Gov. Tate Reeves of Mississippi secured a second term, according to The Associated Press, fending off a vigorous challenge from Brandon Presley, a conservative Democrat whom he cast as a far-left acolyte of President Biden, and overcoming concerns about a shortage of excitement among conservatives.
Mr. Presley conceded to Mr. Reeves, a Republican, shortly before 11 p.m. Central time.
While the outcome was no surprise, given the Republican Party’s dominance in the state, it did not come quite as easily as some might have expected at the outset of the race. Mr. Presley, a little-known utilities regulator, mounted an energetic campaign that kept Mr. Reeves on his toes.
“This victory sure is sweet,” Mr. Reeves said on Tuesday night.
“This victory belongs to you,” he told supporters. “This victory is more than just who will occupy the governor’s mansion over the next four years. It’s really about the direction that our state will go over the next four years. Mississippi has momentum.”
Mr. Reeves, who was first elected governor in 2019, campaigned on his conservative credentials while constantly linking Mr. Presley to Mr. Biden and other national Democrats who are widely unpopular in Mississippi.
He boasted about tax cuts he had signed and promised to chase his unrealized ambition of eliminating the state’s income tax. Mr. Reeves also pointed to raises for teachers, which he signed into law last year and which were among the largest in state history, and to the fact that unemployment had dropped to its lowest rate in decades.
Mr. Presley traveled the state arguing for expanding Medicaid and slashing the state’s high grocery tax, which is one of the highest in the nation, saying he would bring relief to working-class families. He focused heavily on mobilizing Black voters, but he also believed that he could peel away white centrists and Republicans who were drawn to his message.

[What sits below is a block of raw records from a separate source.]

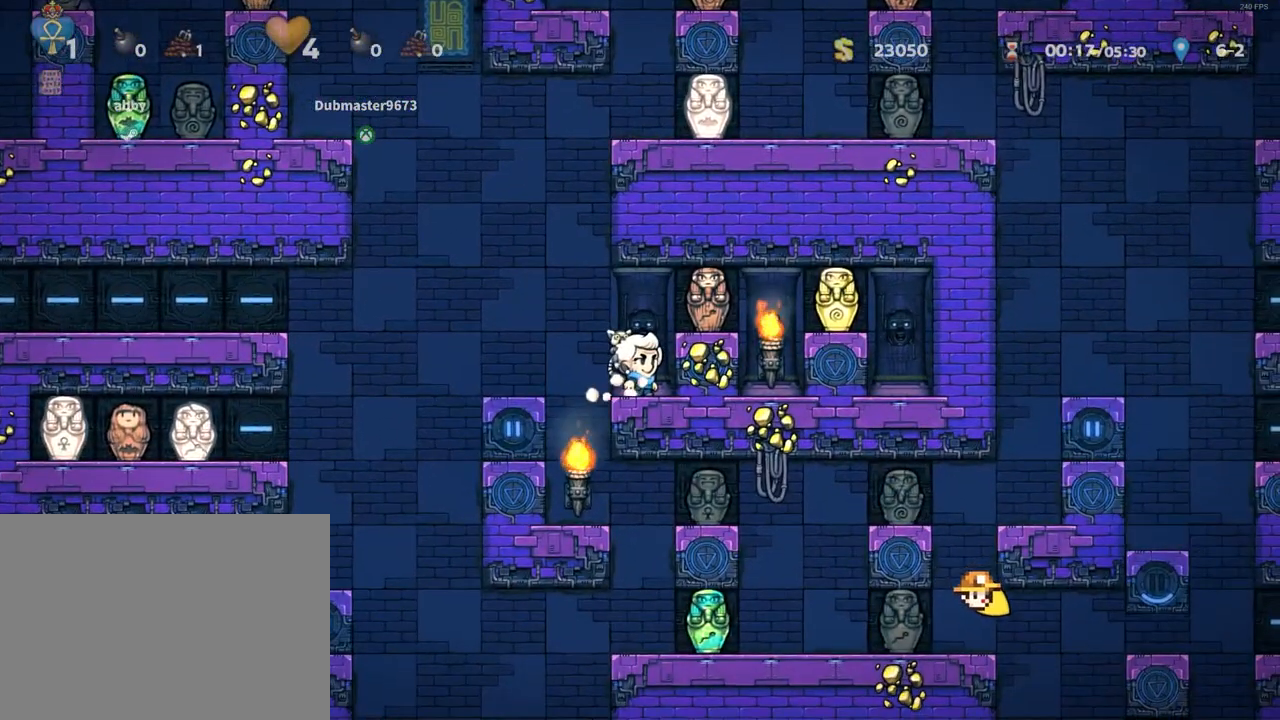
{"keys": [], "events": []}
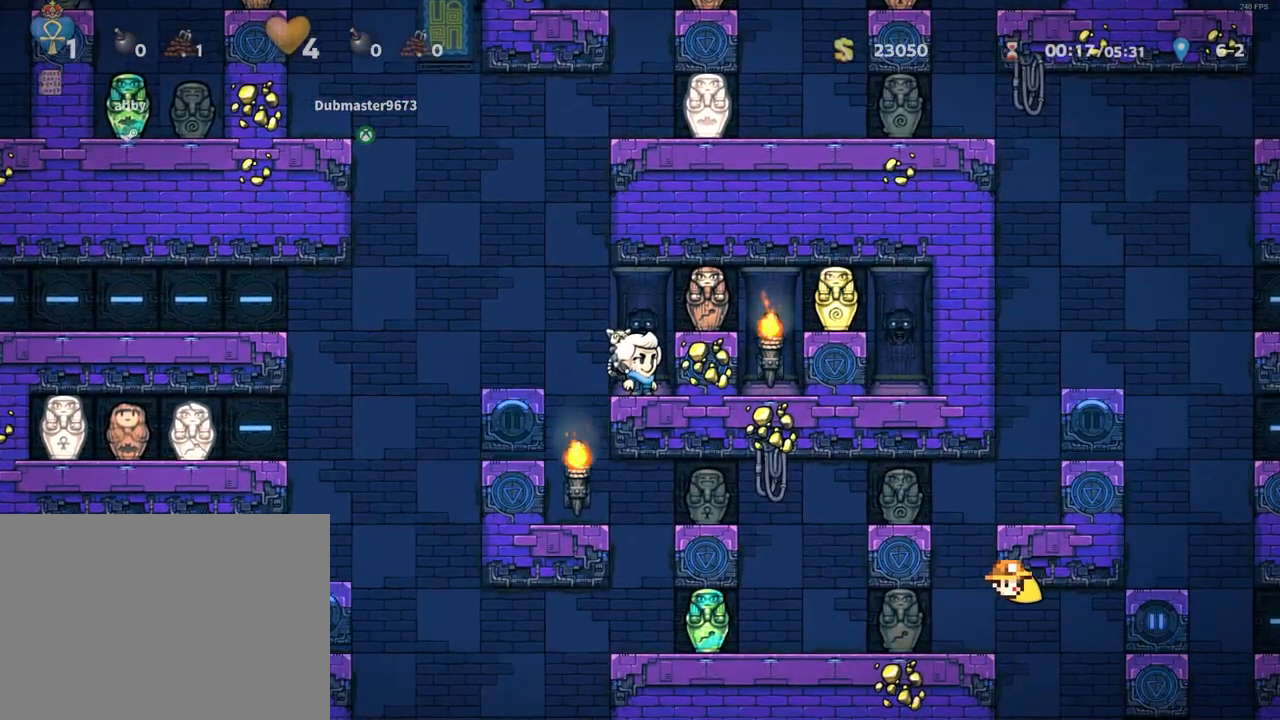
{"keys": ["left"], "events": [[117, "run", "down"], [167, "left", "down"], [267, "z", "down"], [300, "left", "up"], [300, "run", "up"], [300, "z", "up"], [450, "left", "down"]]}
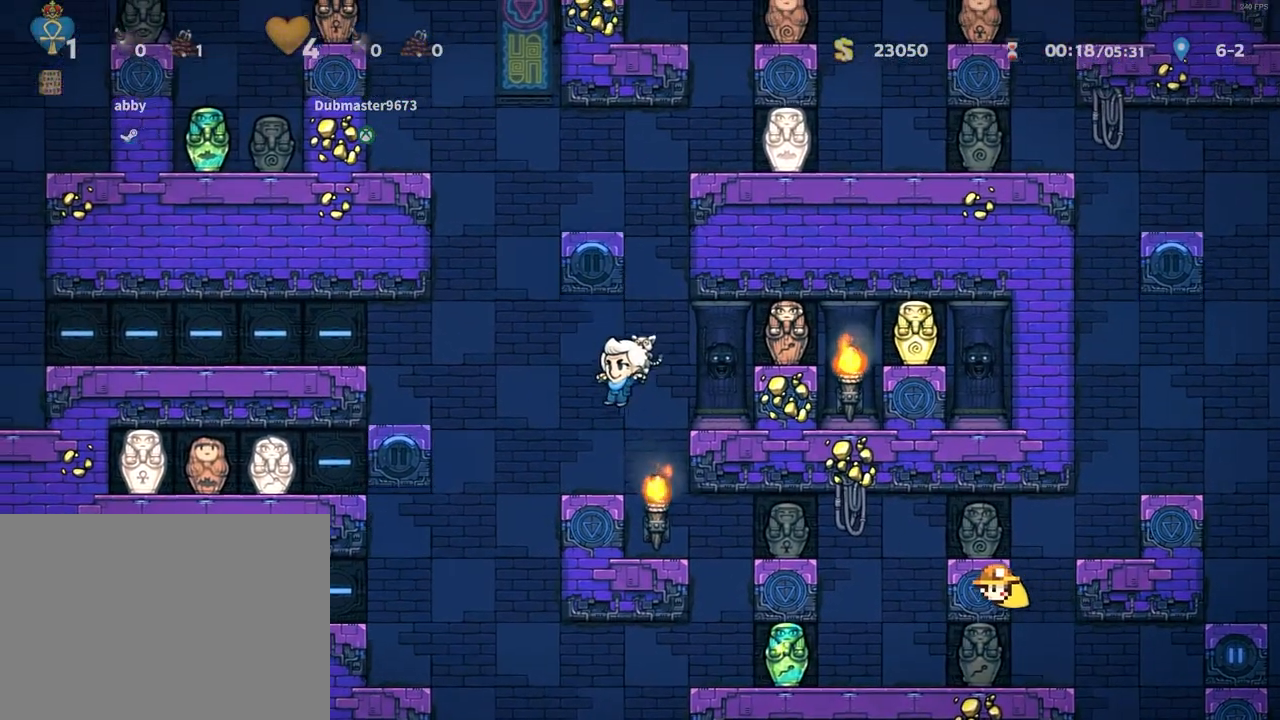
{"keys": ["left"], "events": [[33, "left", "up"], [133, "left", "down"], [133, "run", "down"], [267, "run", "up"], [417, "run", "down"], [500, "run", "up"]]}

Mr. Presley, a second cousin of Elvis Presley and a former mayor of Nettleton, Miss., a town of about 2,000 in the northern part of the state, focused on his personal story of struggling through poverty as a child. He cast Mr. Reeves as disconnected from the experiences of the state’s working poor.
He also relentlessly needled Mr. Reeves for a sprawling scandal in which millions of dollars in federal welfare funds had been siphoned away from supporting the state’s poorest residents. The money was instead used for the pet projects of wealthy and connected individuals, including a volleyball stadium at the University of Southern Mississippi championed by Brett Favre, the former professional football player.
Mr. Reeves denied any involvement in the scandal, which, he noted, largely unfolded before he began his term as governor in 2020. (He had been lieutenant governor.) Still, he was criticized for his handling of the efforts to claw the money back, including his administration’s firing of a former federal prosecutor who had been hired to recoup those funds.
The Cook Political Report, a nonpartisan newsletter, recently found that the election had “morphed into a competitive fight.” It described Mr. Presley as an “unusually strong contender.”
But ultimately Mr. Presley failed to close the gap and thwart Mr. Reeves’s triumph, an outcome that underscores the strength the Republican Party has amassed in Mississippi.
“We left no stone unturned,” Mr. Presley told supporters on Tuesday night, describing the aggressive effort his campaign to crisscross the state, making stops in all 82 counties. He argued that the race had succeeded in bringing attention to urgent issues, like Medicaid expansion.
But as he conceded, he said that, however contentious the race had gotten, Mississippi had to move forward without being consumed by partisan divisions.
“This is bigger than one man,” Mr. Presley said. “We can lose this race tonight recognizing good on the other side.”